After the Lord had shown what wicked shepherds esteem, he also spoke about what they neglect. The defects of the sheep are widespread. There are very few healthy and sound sheep, few that are solidly sustained by the food of truth, and few that enjoy the good pasture God gives them. But the wicked shepherds do not spare such sheep. It is not enough that they neglect those that are ill and weak, those that go stray and are lost. They even try, so far as it is in their power, to kill the strong and healthy. Yet such sheep live; yes, by God’s mercy they live. As for the wicked shepherds themselves, they kill the sheep. ‘How do they kill them?’ you ask. By their wicked lives and by giving bad example. Or was God’s servant, who was high among the members of the chief shepherd, told this in vain: Show yourself as an example of good works toward all men, and, Be an example to the faithful?

Even the strong sheep, if he turns his eyes from the Lord’s laws and looks at the man set over him, notices when his shepherd is living wickedly and begins to say in his heart: ‘If my pastor lives like that, why should I not live like him?’ The wicked shepherd kills the strong sheep. But if he kills the strong one what does he do to the rest? After all, by his wicked life he kills even the sheep he had not strengthened but had found strong and hardy.

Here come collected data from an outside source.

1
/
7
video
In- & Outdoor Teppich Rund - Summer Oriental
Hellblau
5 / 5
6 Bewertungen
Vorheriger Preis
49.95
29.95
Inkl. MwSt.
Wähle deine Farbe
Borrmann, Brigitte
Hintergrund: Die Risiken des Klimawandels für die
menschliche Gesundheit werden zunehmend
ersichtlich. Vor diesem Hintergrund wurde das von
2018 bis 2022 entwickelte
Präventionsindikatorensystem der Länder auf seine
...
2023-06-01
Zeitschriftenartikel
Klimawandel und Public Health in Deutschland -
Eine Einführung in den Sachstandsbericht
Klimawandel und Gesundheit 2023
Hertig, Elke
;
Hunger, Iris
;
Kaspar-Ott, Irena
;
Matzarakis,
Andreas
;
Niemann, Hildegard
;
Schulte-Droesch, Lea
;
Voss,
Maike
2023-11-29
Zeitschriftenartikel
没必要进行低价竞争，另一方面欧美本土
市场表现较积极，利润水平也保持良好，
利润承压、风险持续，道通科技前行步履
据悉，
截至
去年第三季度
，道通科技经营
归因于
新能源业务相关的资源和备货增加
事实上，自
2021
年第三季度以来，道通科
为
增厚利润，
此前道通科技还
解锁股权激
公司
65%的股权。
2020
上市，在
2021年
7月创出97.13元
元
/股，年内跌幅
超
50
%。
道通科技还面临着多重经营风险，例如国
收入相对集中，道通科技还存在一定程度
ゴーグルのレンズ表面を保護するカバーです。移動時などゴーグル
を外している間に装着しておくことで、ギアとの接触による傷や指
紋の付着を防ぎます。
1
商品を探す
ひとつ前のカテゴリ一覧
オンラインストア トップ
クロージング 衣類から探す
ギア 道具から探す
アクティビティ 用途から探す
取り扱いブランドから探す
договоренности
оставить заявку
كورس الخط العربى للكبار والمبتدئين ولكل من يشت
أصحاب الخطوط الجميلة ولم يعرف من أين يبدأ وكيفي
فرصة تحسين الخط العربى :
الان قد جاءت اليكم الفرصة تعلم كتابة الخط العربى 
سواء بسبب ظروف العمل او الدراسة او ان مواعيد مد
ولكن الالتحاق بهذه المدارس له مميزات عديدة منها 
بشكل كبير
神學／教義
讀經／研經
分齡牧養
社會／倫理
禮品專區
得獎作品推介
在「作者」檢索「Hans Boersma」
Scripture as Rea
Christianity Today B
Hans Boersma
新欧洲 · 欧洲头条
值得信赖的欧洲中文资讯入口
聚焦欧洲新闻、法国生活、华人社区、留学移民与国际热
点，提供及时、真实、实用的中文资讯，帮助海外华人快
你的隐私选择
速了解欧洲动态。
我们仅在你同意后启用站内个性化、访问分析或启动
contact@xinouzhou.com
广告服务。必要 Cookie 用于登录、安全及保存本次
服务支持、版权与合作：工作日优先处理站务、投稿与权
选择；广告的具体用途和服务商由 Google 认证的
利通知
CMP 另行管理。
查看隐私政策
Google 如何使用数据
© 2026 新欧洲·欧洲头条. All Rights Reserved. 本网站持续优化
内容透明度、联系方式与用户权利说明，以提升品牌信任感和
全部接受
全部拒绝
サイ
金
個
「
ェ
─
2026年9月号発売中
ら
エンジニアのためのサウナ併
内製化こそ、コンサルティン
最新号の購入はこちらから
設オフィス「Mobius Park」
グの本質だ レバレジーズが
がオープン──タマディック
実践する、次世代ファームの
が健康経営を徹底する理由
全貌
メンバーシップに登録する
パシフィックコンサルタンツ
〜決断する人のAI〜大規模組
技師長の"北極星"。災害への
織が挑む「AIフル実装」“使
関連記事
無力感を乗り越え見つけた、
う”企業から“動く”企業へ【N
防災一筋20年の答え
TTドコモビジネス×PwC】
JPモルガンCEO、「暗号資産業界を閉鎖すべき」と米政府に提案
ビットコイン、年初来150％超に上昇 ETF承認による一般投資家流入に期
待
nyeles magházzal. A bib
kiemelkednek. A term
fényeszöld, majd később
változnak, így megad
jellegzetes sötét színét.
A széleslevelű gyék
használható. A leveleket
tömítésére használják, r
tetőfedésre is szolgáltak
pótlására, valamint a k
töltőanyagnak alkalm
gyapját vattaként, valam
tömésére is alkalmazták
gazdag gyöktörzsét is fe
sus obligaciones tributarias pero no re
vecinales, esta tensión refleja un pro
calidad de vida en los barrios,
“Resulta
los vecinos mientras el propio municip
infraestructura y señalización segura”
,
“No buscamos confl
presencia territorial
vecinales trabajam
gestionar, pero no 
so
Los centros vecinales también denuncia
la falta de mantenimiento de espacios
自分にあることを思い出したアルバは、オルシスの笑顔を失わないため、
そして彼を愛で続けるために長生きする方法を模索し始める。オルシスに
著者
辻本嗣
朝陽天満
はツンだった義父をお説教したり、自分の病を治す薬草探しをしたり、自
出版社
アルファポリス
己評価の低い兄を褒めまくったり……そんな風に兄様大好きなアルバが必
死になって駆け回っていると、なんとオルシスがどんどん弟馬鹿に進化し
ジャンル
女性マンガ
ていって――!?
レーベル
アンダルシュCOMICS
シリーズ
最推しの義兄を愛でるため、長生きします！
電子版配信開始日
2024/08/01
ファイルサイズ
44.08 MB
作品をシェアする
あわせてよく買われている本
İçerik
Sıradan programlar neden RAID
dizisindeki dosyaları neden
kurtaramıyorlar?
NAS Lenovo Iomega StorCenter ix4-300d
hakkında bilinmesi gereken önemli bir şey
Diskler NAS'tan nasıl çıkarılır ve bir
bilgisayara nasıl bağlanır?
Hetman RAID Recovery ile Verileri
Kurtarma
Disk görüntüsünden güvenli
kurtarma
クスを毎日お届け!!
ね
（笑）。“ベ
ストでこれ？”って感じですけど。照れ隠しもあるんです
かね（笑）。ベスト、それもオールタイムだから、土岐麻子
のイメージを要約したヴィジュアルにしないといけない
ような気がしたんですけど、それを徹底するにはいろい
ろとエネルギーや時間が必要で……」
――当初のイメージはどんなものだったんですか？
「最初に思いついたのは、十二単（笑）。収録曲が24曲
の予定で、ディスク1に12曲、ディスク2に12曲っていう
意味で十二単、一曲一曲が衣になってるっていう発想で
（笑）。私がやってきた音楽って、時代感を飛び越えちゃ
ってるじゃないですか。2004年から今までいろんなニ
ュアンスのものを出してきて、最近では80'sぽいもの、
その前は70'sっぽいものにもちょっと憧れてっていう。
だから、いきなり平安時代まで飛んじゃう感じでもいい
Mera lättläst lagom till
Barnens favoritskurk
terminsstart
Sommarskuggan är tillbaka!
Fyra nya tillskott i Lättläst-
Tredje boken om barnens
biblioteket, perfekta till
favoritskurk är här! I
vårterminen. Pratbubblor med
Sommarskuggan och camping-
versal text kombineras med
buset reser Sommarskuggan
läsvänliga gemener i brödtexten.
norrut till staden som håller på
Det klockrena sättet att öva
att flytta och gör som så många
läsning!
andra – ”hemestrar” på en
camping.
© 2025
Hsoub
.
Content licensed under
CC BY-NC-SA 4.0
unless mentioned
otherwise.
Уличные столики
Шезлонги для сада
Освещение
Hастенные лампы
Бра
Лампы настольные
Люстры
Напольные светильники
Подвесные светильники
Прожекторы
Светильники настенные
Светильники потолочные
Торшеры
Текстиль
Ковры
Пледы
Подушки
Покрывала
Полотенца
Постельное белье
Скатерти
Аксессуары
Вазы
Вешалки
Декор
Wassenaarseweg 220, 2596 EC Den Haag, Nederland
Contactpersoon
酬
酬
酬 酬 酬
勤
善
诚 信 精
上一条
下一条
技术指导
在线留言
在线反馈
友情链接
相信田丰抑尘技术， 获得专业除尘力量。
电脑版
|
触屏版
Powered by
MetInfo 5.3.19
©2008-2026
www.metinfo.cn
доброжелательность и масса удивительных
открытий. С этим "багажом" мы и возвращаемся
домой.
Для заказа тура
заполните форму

I appeal to your love, and again I say, even if the sheep have life and if they are strong in the word of the Lord, and if they hold fast to what they have heard from their Lord, Do what they say but not what they do. Still, as far as he himself is concerned, the shepherd who lives a wicked life before the people kills the sheep under his care. Let such a shepherd not deceive himself because the sheep is not dead, for though it still lives, he is a murderer – just as when the lustful man looks on a woman with desire, even though she is chaste, he has committed adultery. For the Lord said in plain truth: Whoever has looked upon a woman with desire has already committed adultery with her in his heart. He has not entered her bedroom, yet he has ravished her within the bedroom of his heart.

Christian Prayer With Jesus Christ

O Lord,
you call your people to holiness of life
and entrust shepherds with the care of your flock.
Preserve your Church from harm caused by bad example.
Grant that pastors may live lives of integrity and truth,
and that the faithful may look always to you,
the chief Shepherd, for guidance and strength.
Through Christ our Lord.
Amen.

Glossary Of Christian Terms

Shepherds – Pastors and leaders of the Church, entrusted with teaching and guiding the faithful.

Sheep – Symbol of the faithful, the people of God, who depend on Christ the Shepherd and on the care of their pastors.

Sound sheep – Believers firmly rooted in the truth of the Gospel, less easily shaken by bad leadership.

Example – Augustine emphasises that pastors teach not only by doctrine but by their way of life.

Murderer – A metaphor Augustine uses for pastors who corrupt others by their behaviour, causing spiritual harm.

Sermon on the Mount – Teaching of Jesus in Matthew 5–7, where he deepens the moral law, including the teaching that lust in the heart is already adultery (Matthew 5:28).

‘Do what they say but not what they do’ – Jesus’ words in Matthew 23:3, distinguishing the authority of God’s law from the failings of its interpreters.